— Textauszug —
————
Ja, mit Headaset spielen verband ich immer mit schlechten Erinnerungen (Medusa Headset tat nach ein paar Stunden weh). Mein neues ist aber so bequem zu tragen dass ich jetzt damit osgar Filme anschaue, meine Boxen quasi komplett abgestöpselt habe^^


----------



## Herbboy (30. Dezember 2011)

Wegen Surround auf Stereokopfhörern: lies mal diese Seite des Artikels Ohren auf! Kauftipps für Headsets und Soundkarten für Battlefield 3, Modern Warfare 3 und Co. - Headsets und Soundkarten: Surroundsound mit Stereokopfhörern da wird das vom Prinzip her erklärt. Diese Simulation klappt sogar besser als wenn die Kopfhörer viele kleine Boxen haben.


und rein vom Sound her: ich weiß nicht, welches Teufel-Set Du hast, aber grad wenn es ein größerer Sub und dann nur sehr kleine Boxen sind, hast Du klanglich eine Riesenlücke zwischem dem Bass und höheren Mittenbereich. Da die allermeisten aber vom Bass "beeindruckt" werden und vorher oft nur billige 2.1-Boxen hatten, die genau das gleiche Problem haben, merken die gar nicht, was denen im Vergleich zu einem ausgewogenen System mit großen Boxen entgeht  Und Kopfhörer wiederum haben dieses Problem nie - da zählt nur die Qualität der Kopfhörer für den Sound, man muss aber nicht an "Größe" sparen wegen Platzbedarf oder so wie bei Boxenssystemen. Wenn die Kopfhöer also nicht billig sind, hast Du schnell einen Sound ähnlich einer guten Stereoanlage mit großen Boxen. Das Sharkoon zB dürfte klanglich einem 60-70€ Stereokopfhörer entsprechen, und da kriegt man durchaus schon einen passablen Sound, der einem vorkommt wie ein gutes 2.0-Stereoboxenset für 200€.
————
— Deine Aufgabe 1 —
Schreib den Abschnitt des Forumsauszugs über Headsets, der mit den Worten „Ja, mit Headaset“ beginnt und mit „kleine Boxen haben.“ endet, erneut ab und benenne dabei „Battlefield 3“ in „Battlefield 4“ um.
— Deine Aufgabe 2 —
Setz den Forumsauszug über Headsets bitte nach seinem letzten Satz fort.
Die Zeilen darunter stehen in keinem Zusammenhang mit dem Forumsauszug über Headsets.
————
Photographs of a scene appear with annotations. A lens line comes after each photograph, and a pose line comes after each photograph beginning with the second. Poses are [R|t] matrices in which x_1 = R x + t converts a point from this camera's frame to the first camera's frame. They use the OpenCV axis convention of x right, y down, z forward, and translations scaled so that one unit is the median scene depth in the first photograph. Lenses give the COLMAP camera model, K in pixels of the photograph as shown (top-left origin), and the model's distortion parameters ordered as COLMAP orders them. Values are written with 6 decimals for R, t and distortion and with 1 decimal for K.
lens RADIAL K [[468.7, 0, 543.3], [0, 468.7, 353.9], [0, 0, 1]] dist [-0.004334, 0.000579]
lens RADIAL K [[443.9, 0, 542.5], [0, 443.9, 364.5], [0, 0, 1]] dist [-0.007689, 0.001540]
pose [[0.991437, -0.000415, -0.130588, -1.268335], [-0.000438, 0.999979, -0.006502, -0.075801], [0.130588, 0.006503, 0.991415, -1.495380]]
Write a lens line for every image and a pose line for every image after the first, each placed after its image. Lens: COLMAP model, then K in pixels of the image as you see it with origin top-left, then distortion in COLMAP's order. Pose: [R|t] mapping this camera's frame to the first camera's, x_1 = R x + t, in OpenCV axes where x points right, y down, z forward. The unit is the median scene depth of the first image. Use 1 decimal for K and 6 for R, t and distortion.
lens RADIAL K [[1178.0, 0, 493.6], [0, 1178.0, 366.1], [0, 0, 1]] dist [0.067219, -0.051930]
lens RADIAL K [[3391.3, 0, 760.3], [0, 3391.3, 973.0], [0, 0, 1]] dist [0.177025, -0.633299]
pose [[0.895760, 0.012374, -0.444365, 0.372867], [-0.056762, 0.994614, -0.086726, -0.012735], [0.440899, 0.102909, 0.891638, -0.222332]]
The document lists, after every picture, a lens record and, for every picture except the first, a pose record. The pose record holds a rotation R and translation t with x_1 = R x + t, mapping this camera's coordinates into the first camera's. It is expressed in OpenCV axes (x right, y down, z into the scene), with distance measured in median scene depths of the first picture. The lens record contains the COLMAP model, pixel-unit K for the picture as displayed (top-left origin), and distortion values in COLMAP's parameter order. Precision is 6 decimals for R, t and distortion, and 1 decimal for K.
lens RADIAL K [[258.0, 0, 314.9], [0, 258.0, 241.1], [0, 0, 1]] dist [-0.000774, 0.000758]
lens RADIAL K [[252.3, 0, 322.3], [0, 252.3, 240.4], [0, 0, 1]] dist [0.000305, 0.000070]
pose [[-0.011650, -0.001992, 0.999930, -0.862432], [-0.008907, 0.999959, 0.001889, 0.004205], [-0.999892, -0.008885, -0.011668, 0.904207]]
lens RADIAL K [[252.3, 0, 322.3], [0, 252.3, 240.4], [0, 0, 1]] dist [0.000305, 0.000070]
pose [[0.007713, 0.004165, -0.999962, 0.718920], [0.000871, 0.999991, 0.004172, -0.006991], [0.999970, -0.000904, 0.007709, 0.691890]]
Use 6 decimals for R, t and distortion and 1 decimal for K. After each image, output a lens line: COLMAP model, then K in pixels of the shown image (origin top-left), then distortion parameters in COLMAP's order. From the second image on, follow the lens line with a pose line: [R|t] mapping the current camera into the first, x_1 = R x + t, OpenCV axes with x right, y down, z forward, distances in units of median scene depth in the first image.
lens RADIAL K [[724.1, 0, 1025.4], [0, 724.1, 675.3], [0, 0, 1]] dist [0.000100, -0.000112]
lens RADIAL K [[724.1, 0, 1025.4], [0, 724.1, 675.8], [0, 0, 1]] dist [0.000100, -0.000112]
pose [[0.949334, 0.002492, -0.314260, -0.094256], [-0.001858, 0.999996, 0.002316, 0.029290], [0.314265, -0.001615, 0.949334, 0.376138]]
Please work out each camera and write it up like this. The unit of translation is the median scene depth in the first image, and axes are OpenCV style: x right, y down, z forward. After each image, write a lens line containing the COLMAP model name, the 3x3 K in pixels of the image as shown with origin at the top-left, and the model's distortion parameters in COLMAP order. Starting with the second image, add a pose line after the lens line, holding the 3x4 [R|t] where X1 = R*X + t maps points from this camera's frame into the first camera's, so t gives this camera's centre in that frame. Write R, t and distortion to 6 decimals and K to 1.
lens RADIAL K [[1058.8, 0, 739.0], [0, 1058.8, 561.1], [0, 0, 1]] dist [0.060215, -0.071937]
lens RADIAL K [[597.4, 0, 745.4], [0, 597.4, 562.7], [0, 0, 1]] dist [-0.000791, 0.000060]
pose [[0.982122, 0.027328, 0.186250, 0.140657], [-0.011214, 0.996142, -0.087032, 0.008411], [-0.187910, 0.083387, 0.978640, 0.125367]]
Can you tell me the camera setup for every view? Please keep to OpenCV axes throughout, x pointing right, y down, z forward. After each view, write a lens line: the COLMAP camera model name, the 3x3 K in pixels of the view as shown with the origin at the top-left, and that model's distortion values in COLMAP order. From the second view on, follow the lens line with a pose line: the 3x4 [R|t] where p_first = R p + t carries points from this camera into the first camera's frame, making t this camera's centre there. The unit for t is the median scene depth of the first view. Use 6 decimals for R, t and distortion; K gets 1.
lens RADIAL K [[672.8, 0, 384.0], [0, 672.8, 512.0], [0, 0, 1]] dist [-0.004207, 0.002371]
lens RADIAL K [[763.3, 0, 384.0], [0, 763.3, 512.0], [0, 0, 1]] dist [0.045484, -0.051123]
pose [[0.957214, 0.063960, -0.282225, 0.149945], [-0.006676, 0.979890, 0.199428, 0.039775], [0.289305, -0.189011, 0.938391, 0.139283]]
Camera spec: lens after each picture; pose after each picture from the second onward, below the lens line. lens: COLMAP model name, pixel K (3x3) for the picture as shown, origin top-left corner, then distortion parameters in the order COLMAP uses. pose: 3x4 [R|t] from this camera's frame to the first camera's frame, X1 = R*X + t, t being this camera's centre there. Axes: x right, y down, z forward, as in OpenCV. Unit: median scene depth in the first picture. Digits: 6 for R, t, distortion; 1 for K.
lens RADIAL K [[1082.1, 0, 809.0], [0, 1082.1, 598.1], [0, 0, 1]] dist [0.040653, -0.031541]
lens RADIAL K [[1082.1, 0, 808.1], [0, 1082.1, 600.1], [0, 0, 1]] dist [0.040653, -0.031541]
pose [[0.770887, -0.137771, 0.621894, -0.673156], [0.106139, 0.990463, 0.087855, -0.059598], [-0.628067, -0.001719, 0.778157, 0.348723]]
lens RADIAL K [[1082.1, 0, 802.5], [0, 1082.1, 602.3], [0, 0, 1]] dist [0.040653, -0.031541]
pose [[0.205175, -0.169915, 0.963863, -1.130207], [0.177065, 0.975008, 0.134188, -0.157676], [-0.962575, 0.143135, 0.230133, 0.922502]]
————
— Dein Ergebnis 1 —
Ja, mit Headaset spielen verband ich immer mit schlechten Erinnerungen (Medusa Headset tat nach ein paar Stunden weh). Mein neues ist aber so bequem zu tragen dass ich jetzt damit osgar Filme anschaue, meine Boxen quasi komplett abgestöpselt habe^^


----------



## Herbboy (30. Dezember 2011)

Wegen Surround auf Stereokopfhörern: lies mal diese Seite des Artikels Ohren auf! Kauftipps für Headsets und Soundkarten für Battlefield 4, Modern Warfare 3 und Co. - Headsets und Soundkarten: Surroundsound mit Stereokopfhörern da wird das vom Prinzip her erklärt. Diese Simulation klappt sogar besser als wenn die Kopfhörer viele kleine Boxen haben.

— Dein Ergebnis 2 —
Diese "Bass Bass Bass"-Hysterie versaut auch vieles, da wissen viele gar nicht, was denen entgeht, weil sie nur drauf achten, dass es "reinhaut" - dabei haben auch 2.0-Systeme einen sehr guten, aber ausgewogenen Bass. Bei 2.1/5.1 mit kleinen Satellitenboxen übertüncht der Bass die Schwächen, und wenn man es mit dem Sub übertreibt, wummert er halt - grad "billige" Subs kommen schnell zu einem unsauberen Bass, da die Membran zu unkontrolliert schwingt. 




Ich selber nutze für Games aus Platzgründen nur Stereo, dabei dann 2,0 mit größeren Boxen, die ich auch zum Musikmachen nutze (2.1 wäre da fatal, da würde einem vieles entgehen, was man falsch macht). Surroundsim für Kopfhörer geht bei mir leider nicht, da meine Musiker-Soundkarte so was nicht kann. Für "richtiges" Musikhören hab ich vor knapp 20 Jahren Boxen für damals ca 800DM geholt, seit nem Monat hab ich einen AV-Receiver, da mein Stereoverstärker nihct mehr ganz ok war. Gestern hab ich JBL Control One geholt, (89€) als Rearboxen, dazu nen Subwoofer (200€ Preisklasse, für 130€ bei redcoon bekommen) bestellt und werde dann ab nächster Woche Surround haben, dann halt "nur" 4.1. Ich werde den Sub dabei dann nur als Support vor allem für die recht kleinen JBL-Boxen nehmen (die kommen hinten an die Wand). ich werde den Sub NICHT so stark einstellen, dass man bei Actionfilmen glaubt, es würde draußen grad ein Kran umfallen... Für Musik sowieso nicht, da ich keiner, der zu Hause Disco-Bass braucht. Vor allem ist der Bass, der die Melodie usw. ausmacht, bei weitem nicht das, was nur ein Sub darstellen kann


----------



## Vordack (30. Dezember 2011)

Das erklärt einiges, danke.

Ja, mein Teufel Set hat einen sehr großen Subwoofer und 5 sehr kleine Boxen^^


----------



## quaaaaaak (30. Dezember 2011)

habs doch noch gefunden 
beyerdynamic: Spot on Technology
da wird das ganze recht hübsch erklärt.

wenn du wirklich nur auf surround wert legen würdest, wäre http://www.psykoaudio.com/GetPsyko/PsykoKrypton#axzz1i1pQYVyb das beste, aber das verbiegt dir die töne so, da kannste außer ESL zocken nix machen, denn musik damit zu hören grenzt an gotteslästerung


----------



## Vordack (30. Dezember 2011)

Danke Dir, lese ich mir gleich mal durch


----------



## svd (30. Dezember 2011)

Habe auch ein kleines Teufel 5.1 System ("Concept E Magnum PE"), weil ich es mir halt eingebildet habe.

Aus Platzgründen sind die Boxen nicht optimal aufgestellt, wodurch viel vom Raumklang verloren geht.
Um ehrlich zu sein, merke ich von den Rearspeakern kaum etwas, vor allem bei Filmen.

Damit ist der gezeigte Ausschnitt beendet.